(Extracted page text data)
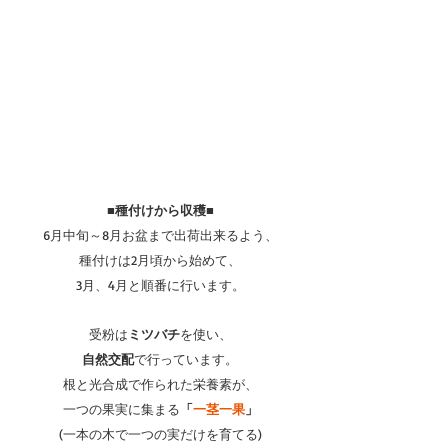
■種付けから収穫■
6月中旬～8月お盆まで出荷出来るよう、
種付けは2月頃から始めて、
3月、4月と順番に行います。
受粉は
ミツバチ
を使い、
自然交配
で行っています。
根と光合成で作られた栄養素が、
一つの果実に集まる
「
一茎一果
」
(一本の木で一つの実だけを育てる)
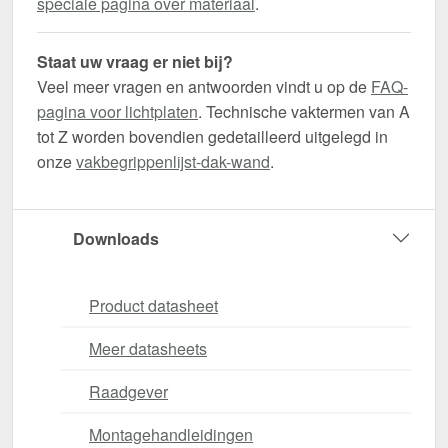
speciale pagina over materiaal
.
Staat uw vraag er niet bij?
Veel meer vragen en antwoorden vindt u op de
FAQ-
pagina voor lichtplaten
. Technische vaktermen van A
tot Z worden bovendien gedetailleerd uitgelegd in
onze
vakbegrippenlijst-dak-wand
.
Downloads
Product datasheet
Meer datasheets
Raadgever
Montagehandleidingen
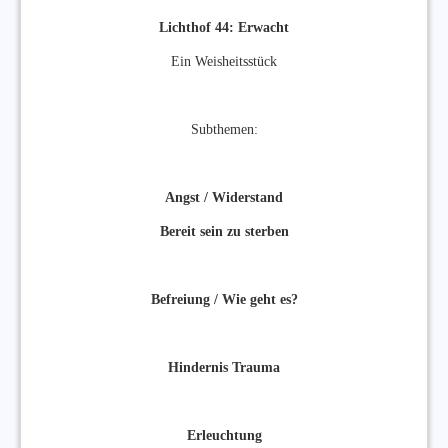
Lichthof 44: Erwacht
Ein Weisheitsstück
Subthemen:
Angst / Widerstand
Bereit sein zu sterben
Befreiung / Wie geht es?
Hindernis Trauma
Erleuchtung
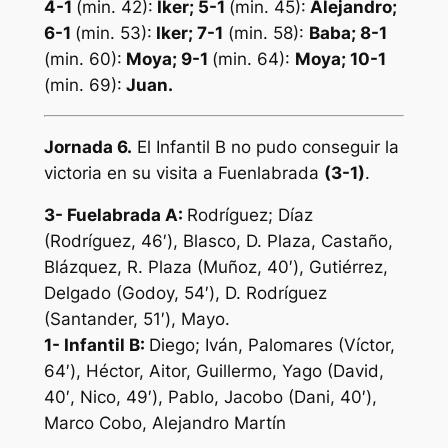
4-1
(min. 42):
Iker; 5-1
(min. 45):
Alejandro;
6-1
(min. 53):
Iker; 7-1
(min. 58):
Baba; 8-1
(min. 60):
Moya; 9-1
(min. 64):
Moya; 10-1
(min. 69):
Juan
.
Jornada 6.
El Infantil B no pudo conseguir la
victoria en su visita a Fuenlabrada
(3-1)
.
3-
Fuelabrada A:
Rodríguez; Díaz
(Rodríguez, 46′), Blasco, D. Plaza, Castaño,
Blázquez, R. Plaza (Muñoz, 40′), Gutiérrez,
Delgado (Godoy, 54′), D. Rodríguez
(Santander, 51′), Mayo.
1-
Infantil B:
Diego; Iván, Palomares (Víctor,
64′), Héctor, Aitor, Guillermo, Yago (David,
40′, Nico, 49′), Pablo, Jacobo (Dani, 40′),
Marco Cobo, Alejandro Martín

...

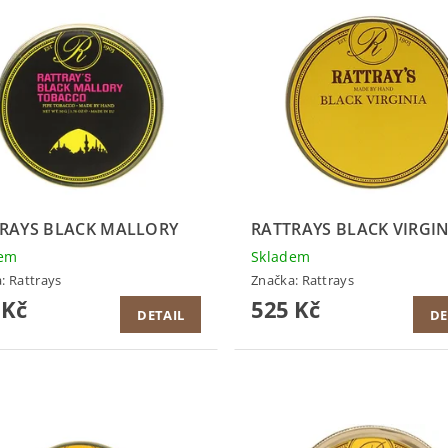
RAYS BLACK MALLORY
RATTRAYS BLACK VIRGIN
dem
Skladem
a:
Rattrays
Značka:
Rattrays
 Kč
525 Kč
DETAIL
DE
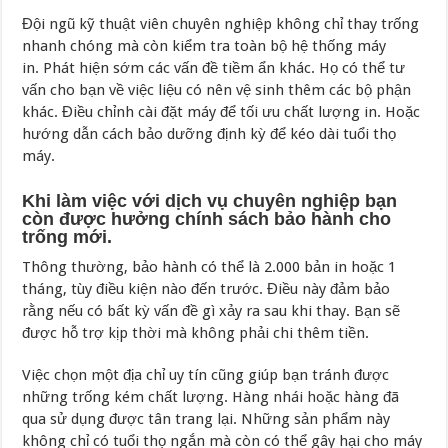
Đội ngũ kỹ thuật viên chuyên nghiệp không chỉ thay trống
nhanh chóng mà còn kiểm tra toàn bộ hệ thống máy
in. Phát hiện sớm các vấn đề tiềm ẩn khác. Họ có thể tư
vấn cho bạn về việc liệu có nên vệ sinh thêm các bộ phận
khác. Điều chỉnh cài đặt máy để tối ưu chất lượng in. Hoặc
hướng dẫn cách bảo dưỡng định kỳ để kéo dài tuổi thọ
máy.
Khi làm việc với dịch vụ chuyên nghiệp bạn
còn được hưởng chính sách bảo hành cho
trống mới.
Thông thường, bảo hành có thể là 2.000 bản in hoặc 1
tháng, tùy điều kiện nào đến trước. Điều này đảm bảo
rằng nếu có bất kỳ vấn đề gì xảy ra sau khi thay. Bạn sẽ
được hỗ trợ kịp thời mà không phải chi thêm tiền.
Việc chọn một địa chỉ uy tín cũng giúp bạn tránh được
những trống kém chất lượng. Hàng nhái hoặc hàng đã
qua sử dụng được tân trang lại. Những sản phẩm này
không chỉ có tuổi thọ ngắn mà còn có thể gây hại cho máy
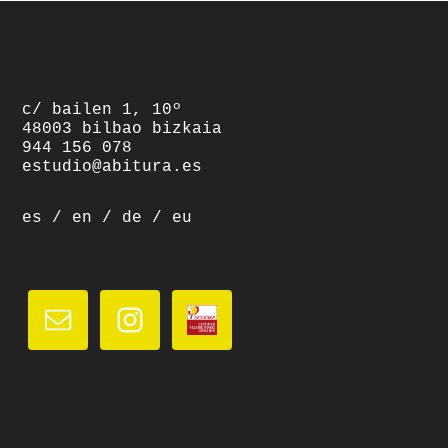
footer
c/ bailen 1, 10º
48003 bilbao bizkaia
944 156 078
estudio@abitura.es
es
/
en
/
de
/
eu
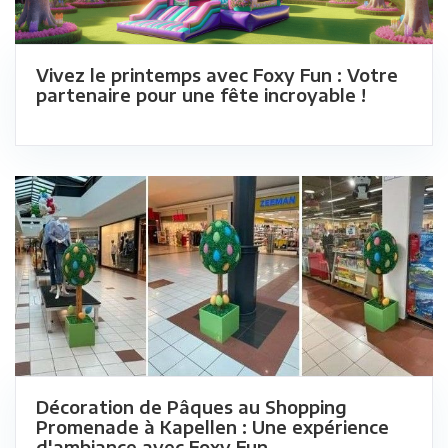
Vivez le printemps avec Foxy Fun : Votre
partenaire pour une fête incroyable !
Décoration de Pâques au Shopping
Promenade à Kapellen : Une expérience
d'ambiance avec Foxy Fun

● **What to produce**
Copy the data from the line with "RAYS BLACK MALLORY" to the line with "d'ambiance avec Foxy Fun", swapping "Foxy Fun" for "Foxy Party" and keeping everything else the same. Omit the pictures.

● **Solution**
RAYS BLACK MALLORY
RATTRAYS BLACK VIRGIN
dem
Skladem
a:
Rattrays
Značka:
Rattrays
 Kč
525 Kč
DETAIL
DE
Đội ngũ kỹ thuật viên chuyên nghiệp không chỉ thay trống
nhanh chóng mà còn kiểm tra toàn bộ hệ thống máy
in. Phát hiện sớm các vấn đề tiềm ẩn khác. Họ có thể tư
vấn cho bạn về việc liệu có nên vệ sinh thêm các bộ phận
khác. Điều chỉnh cài đặt máy để tối ưu chất lượng in. Hoặc
hướng dẫn cách bảo dưỡng định kỳ để kéo dài tuổi thọ
máy.
Khi làm việc với dịch vụ chuyên nghiệp bạn
còn được hưởng chính sách bảo hành cho
trống mới.
Thông thường, bảo hành có thể là 2.000 bản in hoặc 1
tháng, tùy điều kiện nào đến trước. Điều này đảm bảo
rằng nếu có bất kỳ vấn đề gì xảy ra sau khi thay. Bạn sẽ
được hỗ trợ kịp thời mà không phải chi thêm tiền.
Việc chọn một địa chỉ uy tín cũng giúp bạn tránh được
những trống kém chất lượng. Hàng nhái hoặc hàng đã
qua sử dụng được tân trang lại. Những sản phẩm này
không chỉ có tuổi thọ ngắn mà còn có thể gây hại cho máy
footer
c/ bailen 1, 10º
48003 bilbao bizkaia
944 156 078
estudio@abitura.es
es
/
en
/
de
/
eu
Vivez le printemps avec Foxy Party : Votre
partenaire pour une fête incroyable !
Décoration de Pâques au Shopping
Promenade à Kapellen : Une expérience
d'ambiance avec Foxy Party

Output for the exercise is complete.